__Task instructions__. One line at a time, check the entries below for the word "moving", and copy each line that has it.

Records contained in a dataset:
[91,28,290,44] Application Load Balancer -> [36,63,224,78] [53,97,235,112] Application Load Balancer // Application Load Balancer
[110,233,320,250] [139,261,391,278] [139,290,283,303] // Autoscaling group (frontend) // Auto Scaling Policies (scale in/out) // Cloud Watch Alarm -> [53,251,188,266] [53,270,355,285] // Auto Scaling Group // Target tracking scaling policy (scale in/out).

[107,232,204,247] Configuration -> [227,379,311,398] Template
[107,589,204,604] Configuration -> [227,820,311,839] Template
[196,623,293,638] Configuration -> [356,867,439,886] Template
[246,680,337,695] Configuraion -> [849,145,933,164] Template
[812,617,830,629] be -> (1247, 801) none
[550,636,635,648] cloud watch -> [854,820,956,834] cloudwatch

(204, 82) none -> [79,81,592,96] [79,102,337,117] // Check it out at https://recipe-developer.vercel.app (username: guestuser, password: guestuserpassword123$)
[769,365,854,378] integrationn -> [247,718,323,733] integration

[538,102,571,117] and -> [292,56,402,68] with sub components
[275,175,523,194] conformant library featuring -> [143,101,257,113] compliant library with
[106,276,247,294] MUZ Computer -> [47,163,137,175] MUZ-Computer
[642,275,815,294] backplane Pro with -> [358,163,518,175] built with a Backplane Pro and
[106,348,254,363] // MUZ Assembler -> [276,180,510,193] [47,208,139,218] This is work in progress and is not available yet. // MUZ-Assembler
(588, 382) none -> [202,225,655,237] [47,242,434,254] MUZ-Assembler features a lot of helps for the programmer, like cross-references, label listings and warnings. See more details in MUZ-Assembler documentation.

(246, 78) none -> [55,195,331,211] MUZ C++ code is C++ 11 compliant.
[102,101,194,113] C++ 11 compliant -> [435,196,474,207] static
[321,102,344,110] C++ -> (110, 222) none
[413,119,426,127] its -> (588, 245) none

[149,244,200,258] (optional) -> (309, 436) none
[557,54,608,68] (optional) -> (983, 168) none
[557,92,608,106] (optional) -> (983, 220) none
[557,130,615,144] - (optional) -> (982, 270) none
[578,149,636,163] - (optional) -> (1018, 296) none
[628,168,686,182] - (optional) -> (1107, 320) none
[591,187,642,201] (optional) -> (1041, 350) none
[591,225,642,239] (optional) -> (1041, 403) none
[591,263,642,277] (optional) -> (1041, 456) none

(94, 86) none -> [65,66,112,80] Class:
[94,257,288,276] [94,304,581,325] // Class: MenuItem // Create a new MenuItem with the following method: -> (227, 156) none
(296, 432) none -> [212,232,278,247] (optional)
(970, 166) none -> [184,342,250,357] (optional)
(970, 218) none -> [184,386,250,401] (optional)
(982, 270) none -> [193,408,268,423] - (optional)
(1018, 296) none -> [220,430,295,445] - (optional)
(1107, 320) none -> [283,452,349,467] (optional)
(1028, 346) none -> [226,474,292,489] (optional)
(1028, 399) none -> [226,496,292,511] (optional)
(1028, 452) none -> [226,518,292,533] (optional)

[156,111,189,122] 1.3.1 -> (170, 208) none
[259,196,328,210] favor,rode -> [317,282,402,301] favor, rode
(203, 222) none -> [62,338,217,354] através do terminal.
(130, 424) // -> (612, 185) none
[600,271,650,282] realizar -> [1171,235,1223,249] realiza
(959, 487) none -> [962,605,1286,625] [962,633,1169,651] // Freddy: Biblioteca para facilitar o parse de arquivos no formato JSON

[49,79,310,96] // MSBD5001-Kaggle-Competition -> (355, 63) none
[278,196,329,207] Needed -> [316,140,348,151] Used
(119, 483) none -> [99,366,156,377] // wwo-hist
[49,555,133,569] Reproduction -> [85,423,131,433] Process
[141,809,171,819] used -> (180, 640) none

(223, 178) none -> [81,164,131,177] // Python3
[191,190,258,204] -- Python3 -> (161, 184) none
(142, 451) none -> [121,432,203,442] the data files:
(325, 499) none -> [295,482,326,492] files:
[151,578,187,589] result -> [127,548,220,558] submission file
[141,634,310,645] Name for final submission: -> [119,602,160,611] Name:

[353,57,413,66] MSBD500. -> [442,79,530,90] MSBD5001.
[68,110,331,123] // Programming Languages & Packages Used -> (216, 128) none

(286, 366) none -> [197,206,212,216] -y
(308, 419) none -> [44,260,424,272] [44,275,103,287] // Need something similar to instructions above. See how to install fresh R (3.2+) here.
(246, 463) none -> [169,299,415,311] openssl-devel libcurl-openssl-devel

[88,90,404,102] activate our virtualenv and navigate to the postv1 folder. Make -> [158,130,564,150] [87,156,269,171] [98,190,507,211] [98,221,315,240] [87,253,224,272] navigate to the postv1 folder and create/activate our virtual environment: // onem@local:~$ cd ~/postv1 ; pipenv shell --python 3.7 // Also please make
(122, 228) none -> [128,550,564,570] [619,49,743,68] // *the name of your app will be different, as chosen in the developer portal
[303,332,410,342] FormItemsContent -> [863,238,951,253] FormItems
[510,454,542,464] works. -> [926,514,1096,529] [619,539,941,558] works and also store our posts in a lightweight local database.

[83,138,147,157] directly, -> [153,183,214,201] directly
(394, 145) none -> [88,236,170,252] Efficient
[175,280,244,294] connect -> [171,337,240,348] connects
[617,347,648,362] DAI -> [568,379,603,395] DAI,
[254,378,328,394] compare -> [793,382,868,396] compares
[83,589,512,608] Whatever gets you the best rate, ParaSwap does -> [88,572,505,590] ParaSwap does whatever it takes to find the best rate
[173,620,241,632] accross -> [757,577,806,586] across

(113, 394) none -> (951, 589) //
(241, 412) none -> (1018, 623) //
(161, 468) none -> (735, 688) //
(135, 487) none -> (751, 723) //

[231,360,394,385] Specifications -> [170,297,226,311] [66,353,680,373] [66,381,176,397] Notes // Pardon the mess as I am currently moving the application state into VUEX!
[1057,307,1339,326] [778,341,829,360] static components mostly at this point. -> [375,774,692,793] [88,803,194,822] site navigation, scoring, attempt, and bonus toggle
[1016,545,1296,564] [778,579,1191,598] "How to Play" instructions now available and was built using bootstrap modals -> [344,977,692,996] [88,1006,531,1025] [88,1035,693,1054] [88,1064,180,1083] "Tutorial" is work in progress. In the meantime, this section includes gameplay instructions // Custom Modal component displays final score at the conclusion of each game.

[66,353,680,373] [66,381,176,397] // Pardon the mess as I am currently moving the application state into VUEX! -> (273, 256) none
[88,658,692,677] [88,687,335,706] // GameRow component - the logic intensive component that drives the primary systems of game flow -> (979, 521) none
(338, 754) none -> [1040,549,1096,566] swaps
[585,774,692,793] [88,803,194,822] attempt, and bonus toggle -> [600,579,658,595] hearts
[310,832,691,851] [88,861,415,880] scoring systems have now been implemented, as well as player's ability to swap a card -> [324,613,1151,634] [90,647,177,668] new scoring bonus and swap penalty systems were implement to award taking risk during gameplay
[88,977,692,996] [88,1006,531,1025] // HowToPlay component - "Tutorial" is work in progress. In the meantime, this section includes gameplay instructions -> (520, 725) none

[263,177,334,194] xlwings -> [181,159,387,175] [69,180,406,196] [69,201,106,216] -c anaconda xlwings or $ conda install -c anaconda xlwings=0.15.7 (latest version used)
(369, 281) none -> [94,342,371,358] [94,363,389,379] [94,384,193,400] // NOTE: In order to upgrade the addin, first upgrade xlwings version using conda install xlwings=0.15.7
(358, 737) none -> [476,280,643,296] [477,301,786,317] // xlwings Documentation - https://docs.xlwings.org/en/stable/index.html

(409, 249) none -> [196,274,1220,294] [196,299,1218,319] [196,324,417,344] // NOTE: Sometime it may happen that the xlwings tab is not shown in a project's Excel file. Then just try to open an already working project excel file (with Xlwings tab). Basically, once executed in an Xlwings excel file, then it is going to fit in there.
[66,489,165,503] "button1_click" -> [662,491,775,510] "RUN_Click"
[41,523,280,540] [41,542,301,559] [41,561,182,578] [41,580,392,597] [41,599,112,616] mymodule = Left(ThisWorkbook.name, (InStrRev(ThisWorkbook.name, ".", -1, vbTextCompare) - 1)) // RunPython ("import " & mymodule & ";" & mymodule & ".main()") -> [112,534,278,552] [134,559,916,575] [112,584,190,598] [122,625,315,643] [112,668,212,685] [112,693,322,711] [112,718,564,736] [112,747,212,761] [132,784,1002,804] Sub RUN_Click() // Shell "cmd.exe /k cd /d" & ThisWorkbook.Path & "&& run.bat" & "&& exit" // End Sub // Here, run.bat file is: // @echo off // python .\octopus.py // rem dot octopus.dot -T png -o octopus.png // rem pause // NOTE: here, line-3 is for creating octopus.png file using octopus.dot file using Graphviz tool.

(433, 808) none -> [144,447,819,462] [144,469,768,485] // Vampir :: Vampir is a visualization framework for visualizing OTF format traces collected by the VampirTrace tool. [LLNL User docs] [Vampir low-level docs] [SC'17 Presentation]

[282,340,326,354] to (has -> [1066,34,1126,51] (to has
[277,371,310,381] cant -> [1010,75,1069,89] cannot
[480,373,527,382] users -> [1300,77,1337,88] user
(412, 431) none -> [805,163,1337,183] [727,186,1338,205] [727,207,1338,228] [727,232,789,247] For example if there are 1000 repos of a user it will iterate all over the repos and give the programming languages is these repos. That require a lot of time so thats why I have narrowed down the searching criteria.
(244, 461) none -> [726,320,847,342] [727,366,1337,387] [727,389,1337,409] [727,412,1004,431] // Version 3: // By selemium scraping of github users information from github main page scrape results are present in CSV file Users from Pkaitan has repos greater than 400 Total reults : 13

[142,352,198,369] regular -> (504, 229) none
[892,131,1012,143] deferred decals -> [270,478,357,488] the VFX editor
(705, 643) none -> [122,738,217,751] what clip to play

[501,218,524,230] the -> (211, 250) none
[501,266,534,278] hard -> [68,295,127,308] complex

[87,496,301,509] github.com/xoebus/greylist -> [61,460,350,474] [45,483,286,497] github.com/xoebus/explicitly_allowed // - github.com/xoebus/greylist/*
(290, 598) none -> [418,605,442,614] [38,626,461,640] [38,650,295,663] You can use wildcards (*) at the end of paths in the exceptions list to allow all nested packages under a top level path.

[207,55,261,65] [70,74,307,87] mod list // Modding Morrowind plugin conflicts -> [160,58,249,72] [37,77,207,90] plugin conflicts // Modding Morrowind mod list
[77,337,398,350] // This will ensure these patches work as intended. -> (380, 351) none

__Answer box__.
[231,360,394,385] Specifications -> [170,297,226,311] [66,353,680,373] [66,381,176,397] Notes // Pardon the mess as I am currently moving the application state into VUEX!
[66,353,680,373] [66,381,176,397] // Pardon the mess as I am currently moving the application state into VUEX! -> (273, 256) none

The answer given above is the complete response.